Input YAML configuration file

The YAML configuration file contains all the inputs you need to define and customize your RSS workflow. This section provides a detailed explanation of how to set up the file, using silicon (Si) as an example. To make it easier to understand, we will break down the YAML file into several sections based on the key components of the RSS workflow and explain each part in detail.

General parameters

The section defines the general settings for the RSS workflow, including the system’s formula, whether to start fresh, or resume from a previous state.

# General Parameters
tag: 'Si'
train_from_scratch: false
resume_from_previous_state:
  test_error:
  pre_database_dir:
  mlip_path:
  isolated_atom_energies:

The tag identifies the elements in the system, such as Si in this example, and can also be passed to the parameters for random structure generation. Setting train_from_scratch=false indicates that the RSS workflow will start from scratch. To resume a workflow, refer to the Resuming workflow from point of interruption section.
::::
* TASK REQUIREMENTS
[1] In the YAML configuration guide, which element is used as the example for setting up the file?
[2] Reproduce the YAML configuration guide from "The section defines" to "a previous state.".
[3] Continue the YAML configuration guide from its last sentence.
The records that come next are separate material from the YAML configuration guide.

* INFORMATION GIVEN
::::
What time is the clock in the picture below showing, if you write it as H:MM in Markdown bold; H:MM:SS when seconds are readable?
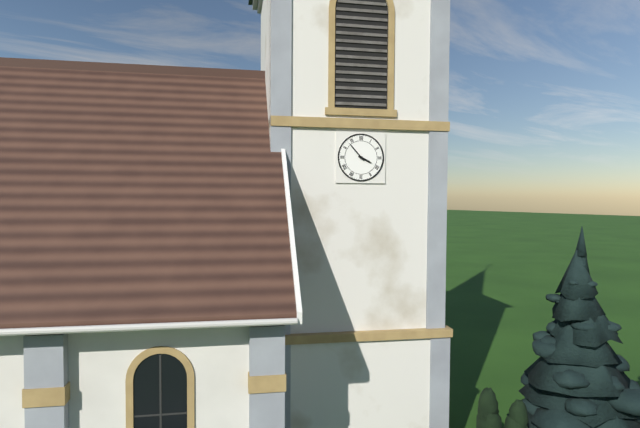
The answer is **3:53**
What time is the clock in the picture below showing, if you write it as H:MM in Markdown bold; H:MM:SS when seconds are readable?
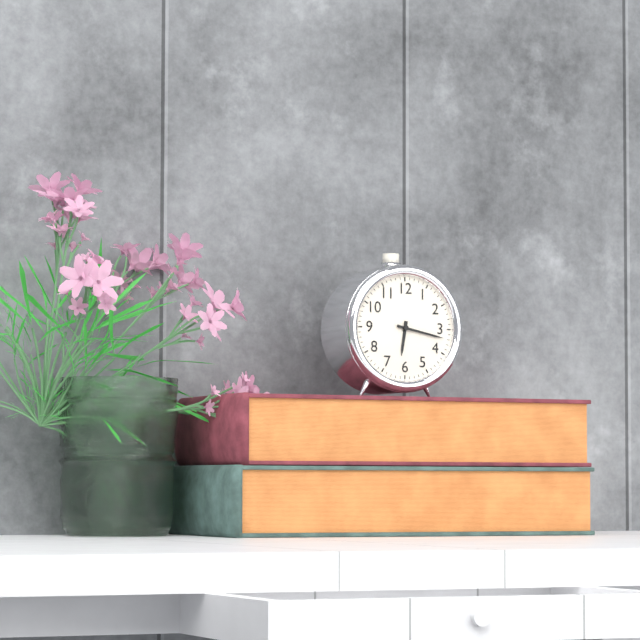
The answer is **6:17**
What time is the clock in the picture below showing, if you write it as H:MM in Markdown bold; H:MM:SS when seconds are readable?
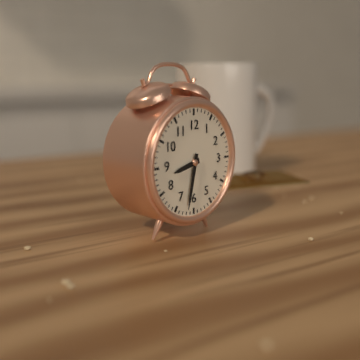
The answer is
::::
* OUTPUTS
[1] Silicon (Si).

[2]
The section defines the general settings for the RSS workflow, including the system’s formula, whether to start fresh, or resume from a previous state.

[3]
Buildcell parameters

The section defines the settings for generating initial random structures. These parameters control the diversity, symmetry, size, and number of the generated structures. We utilize the buildcell software from AIRSS for random structure generation, ensuring flexibility and efficiency in exploring configurational space.

# Buildcell Parameters
generated_struct_numbers:
  - 8000
  - 2000
buildcell_options:
  - NFORM: '1'
    SYMMOPS: '1-4'
    SLACK: 0.25
    OVERLAP: 0.1
    NATOM: '{6,8,10,12,14,16,18,20,22,24}'
  - NFORM: '1'
    SYMMOPS: '1-4'
    SLACK: 0.25
    OVERLAP: 0.1
    NATOM: '{7,9,11,13,15,17,19,21,23}'
fragment_file: null
fragment_numbers: null
num_processes_buildcell: 128

The buildcell_options parameter is one of the most critical settings, as it determines the scope of the RSS search and directly influences the diversity of the generated structures. We provide multiple sets of buildcell input parameters. Using the configuration file above, a total of 8000 structures will be generated, each containing an even number of atoms. Additionally, 2000 structures will be created with an odd number of atoms. The symmetry operations will vary from 1 to 4. You can supply a single set or multiple sets as needed. This flexibility ensures that the initial structures have sufficient diversity. In principle, any parameter supported by buildcell can be used in the buildcell_options section.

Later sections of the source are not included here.